Live Fast, Diarrhea was released at a pivotal time when the pop punk genre was beginning to emerge. Alongside The Vandals, bands like The Offspring and Blink-182 were releasing their debut records. Similarly, Smash (1994) and Cheshire Cat (1995), respectively, were also recorded and released in DIY fashion. Having formed over a decade prior to the release of Live Fast, Diarrhea, it is easy to see the influence that The Vandals had on the new wave of punk rock; however Freese humbly rebuts, “you know what? It’s tough to say. I guess the answer is ‘I don’t know’… Maybe another band may be able to tell you but that scene was real close… The Offspring, Blink-182, yeah, we played shows and toured with them. They grew up with us, they were great kids and were fucking hilarious” That being said, it is clear that Live Fast, Diarrhea marks a breakthrough point for both The Vandals and early pop punk as a whole. While they may not be credited for this often enough, Freese shared one of their biggest and most surprising supporters, “The one real old school rock legends who has always supported us, of all people, is Alice Cooper… All I could figure was that his kids would play it for him and he’d hear it and go ‘well this is cool’ same way I am with my kid – but he’d say more than once ‘man, you know who’s great? That band from Orange County, The Vandals. Bands like The Offspring and Blink-182, they owe everything they do to The Vandals’ – I don’t agree with it, I wouldn’t say it, but I’ll let Alice Cooper think it!”

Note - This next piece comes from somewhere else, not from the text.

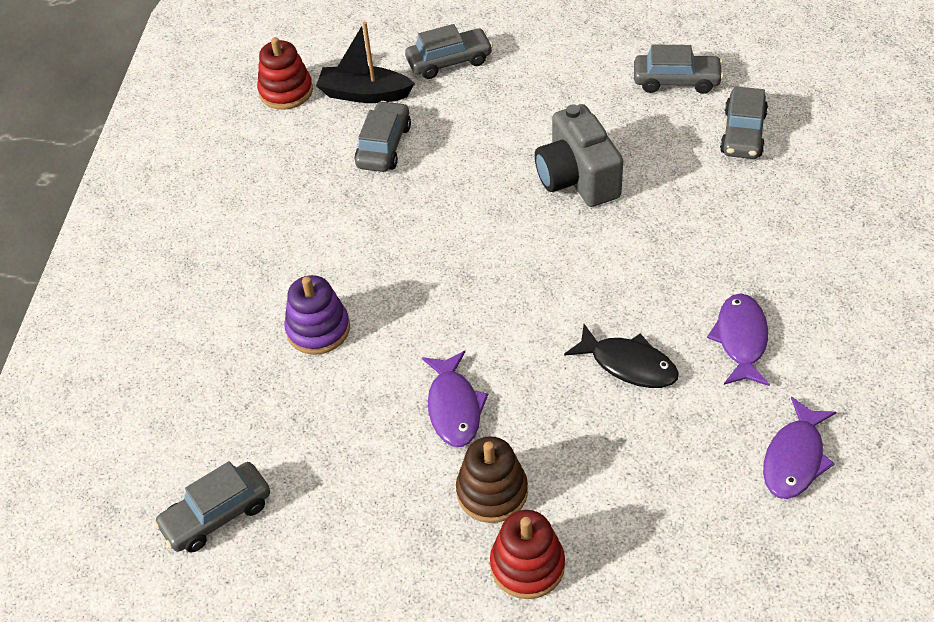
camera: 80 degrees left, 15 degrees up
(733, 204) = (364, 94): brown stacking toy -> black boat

“When you’ve made records this long with so many people, you have records you love, and others you don’t… This is one I can always look back on a feel truly proud of what we did” Freese tells me. 25 years later, it is clear that The Vandals were truly onto something with Live Fast, Diarrhea, a record driven by unabashed youthful energy and blisteringly fast songs that would set the bench mark for pop punk for the late ‘90s. As Freese explains, “It was a labour of love, and I hope that shows. That record to me, it was real honest and real pure of–even though it’s silly–where we were coming from. Something that really stands out to me about that record, is that it’s been a fan favourite for a long time, and for me, it really captures the band at a great time in our career before everyone started getting bogged down with real life and shit. It’s got a crazy edge to it and I love the spirit that it has.” The passion and the genuine excitement truly show through, even a quarter of a century later making Live Fast, Diarrhea a beyond fun thrill ride of a record.